The scam: Most of these messages are covering up pyramid schemes, operations that inevitably collapse. The payoff goes to the promoters and little or none to you.
8. Investment opportunities
Investment schemes promise outrageously high rates of return with no risk. Many are Ponzi schemes, in which early investors are paid off with money contributed by later investors. This makes the early investors believe that the system actually works, and encourages them to invest even more.
The scam: Ponzi schemes eventually collapse because there isn’t enough money coming in to continue simulating earnings. Other schemes are a good investment for the promoters, but no for participants.
9. Cable descrambler kits
For a small sum of money, you can buy a kit to assemble a cable descrambler that supposedly allows you to receive cable television transmissions without paying any subscription fee.
The scam: The device that you build probably won’t work. Most of the cable TV systems in the U.S. use technology that these devices can’t crack. What’s more, even if it worked, stealing service from a cable television company is illegal.
10. Guaranteed loans or credit, on easy terms
Some email messages offer home-equity loans that don’t require equity in your home. Usually, these are said to be offered by offshore banks. Sometimes they are combined with pyramid schemes, which offer you an opportunity to make money by attracting new participants to the scheme.
The scams: The home equity loans turn out to be useless lists of lenders who will turn you down. The promised credit cards never come through, and the pyramid schemes always collapse.
11. Credit repair
Credit repair scams offer to erase accurate negative information from your credit file so you can qualify for a credit card, auto loan, home mortgage, or a job.

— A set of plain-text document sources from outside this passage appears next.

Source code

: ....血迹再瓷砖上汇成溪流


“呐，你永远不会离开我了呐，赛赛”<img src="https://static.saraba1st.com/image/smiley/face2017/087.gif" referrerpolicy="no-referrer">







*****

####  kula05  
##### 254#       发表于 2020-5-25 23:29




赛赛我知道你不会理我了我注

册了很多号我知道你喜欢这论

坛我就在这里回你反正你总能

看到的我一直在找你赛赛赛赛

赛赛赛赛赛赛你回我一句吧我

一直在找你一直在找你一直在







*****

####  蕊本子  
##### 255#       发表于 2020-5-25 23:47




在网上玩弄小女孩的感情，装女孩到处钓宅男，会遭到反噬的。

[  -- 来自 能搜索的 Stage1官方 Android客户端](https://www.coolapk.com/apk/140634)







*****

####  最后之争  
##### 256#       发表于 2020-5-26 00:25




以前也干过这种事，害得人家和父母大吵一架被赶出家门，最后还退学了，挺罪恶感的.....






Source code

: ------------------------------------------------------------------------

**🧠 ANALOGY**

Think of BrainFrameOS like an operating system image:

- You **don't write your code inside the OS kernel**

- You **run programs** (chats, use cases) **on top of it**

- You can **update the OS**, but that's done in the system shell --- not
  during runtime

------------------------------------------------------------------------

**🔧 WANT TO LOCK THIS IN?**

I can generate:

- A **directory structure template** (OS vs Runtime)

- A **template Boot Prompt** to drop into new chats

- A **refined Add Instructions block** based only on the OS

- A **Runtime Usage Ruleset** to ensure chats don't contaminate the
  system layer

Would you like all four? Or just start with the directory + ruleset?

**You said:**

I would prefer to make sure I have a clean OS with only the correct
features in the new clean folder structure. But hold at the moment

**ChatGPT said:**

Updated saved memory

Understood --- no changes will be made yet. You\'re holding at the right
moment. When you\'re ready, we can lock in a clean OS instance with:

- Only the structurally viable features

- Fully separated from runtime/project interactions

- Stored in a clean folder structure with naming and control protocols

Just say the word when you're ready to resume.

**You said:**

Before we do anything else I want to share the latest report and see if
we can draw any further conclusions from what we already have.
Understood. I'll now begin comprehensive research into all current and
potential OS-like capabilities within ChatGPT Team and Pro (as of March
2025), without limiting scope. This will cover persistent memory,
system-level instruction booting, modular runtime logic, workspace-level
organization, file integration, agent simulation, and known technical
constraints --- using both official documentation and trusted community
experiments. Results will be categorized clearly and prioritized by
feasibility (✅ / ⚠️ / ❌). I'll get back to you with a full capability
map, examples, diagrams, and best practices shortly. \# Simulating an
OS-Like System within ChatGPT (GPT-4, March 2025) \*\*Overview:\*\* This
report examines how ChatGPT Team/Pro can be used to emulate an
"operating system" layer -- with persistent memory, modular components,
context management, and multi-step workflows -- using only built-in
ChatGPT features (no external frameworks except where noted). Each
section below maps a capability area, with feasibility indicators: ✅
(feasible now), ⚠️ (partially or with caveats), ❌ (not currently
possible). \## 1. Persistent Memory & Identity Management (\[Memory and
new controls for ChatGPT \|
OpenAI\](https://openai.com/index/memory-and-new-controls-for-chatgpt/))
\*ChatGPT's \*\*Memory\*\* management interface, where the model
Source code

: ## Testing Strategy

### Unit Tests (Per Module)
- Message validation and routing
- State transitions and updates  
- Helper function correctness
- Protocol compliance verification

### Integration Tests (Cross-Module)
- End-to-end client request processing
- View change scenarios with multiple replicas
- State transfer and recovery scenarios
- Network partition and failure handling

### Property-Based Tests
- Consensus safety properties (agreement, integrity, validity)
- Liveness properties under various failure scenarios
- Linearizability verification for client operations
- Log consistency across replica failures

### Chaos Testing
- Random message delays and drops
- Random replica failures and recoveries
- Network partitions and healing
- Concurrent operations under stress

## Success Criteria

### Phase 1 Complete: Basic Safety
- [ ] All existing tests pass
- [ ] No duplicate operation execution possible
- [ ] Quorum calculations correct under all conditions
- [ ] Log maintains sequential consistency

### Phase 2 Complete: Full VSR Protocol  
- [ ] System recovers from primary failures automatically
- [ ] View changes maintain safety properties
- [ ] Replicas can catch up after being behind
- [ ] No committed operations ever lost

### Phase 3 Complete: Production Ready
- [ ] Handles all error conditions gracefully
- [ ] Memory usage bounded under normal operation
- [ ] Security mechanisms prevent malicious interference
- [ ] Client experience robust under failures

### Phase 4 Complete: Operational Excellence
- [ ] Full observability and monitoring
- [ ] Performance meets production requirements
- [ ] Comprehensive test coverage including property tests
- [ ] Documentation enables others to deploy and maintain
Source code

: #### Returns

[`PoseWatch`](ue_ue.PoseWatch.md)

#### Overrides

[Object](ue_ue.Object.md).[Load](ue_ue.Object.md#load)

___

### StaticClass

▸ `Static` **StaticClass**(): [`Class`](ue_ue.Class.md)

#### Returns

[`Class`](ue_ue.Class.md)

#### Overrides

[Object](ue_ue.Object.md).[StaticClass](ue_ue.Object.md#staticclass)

The scam: The scam artists who promote these services can’t deliver. Only time, a deliberate effort, and a personal debt repayment plan will improve your credit. The companies that advertise credit repair services appeal to consumers with poor credit histories. Not only can’t they provide you with a clean credit record, but they also may be encouraging you to violate federal law. If you follow their advice by lying on a loan or credit application, misrepresenting your Social Security number, or getting an Employer Identification Number under false pretenses, you will be committing fraud.
12. Vacation prize promotions
Electronic certificates congratulating you on “winning” a fabulous vacation for a very attractive price are among the scams arriving in your email. Some say you have been “specially selected” for this opportunity.
The scam: Most unsolicited commercial email goes to thousands or millions of recipients at a time. Often, the cruise ship you’re booked on may look more like a tug boat. The hotel accommodations likely are shabby, and you may be required to pay more for an upgrade. Scheduling the vacation at the time you want it also may require an additional fee.
Don’t check your common sense at the door simply because you are surfing the web. If it seems to good to be true, it is. Don’t fall victim to these scams.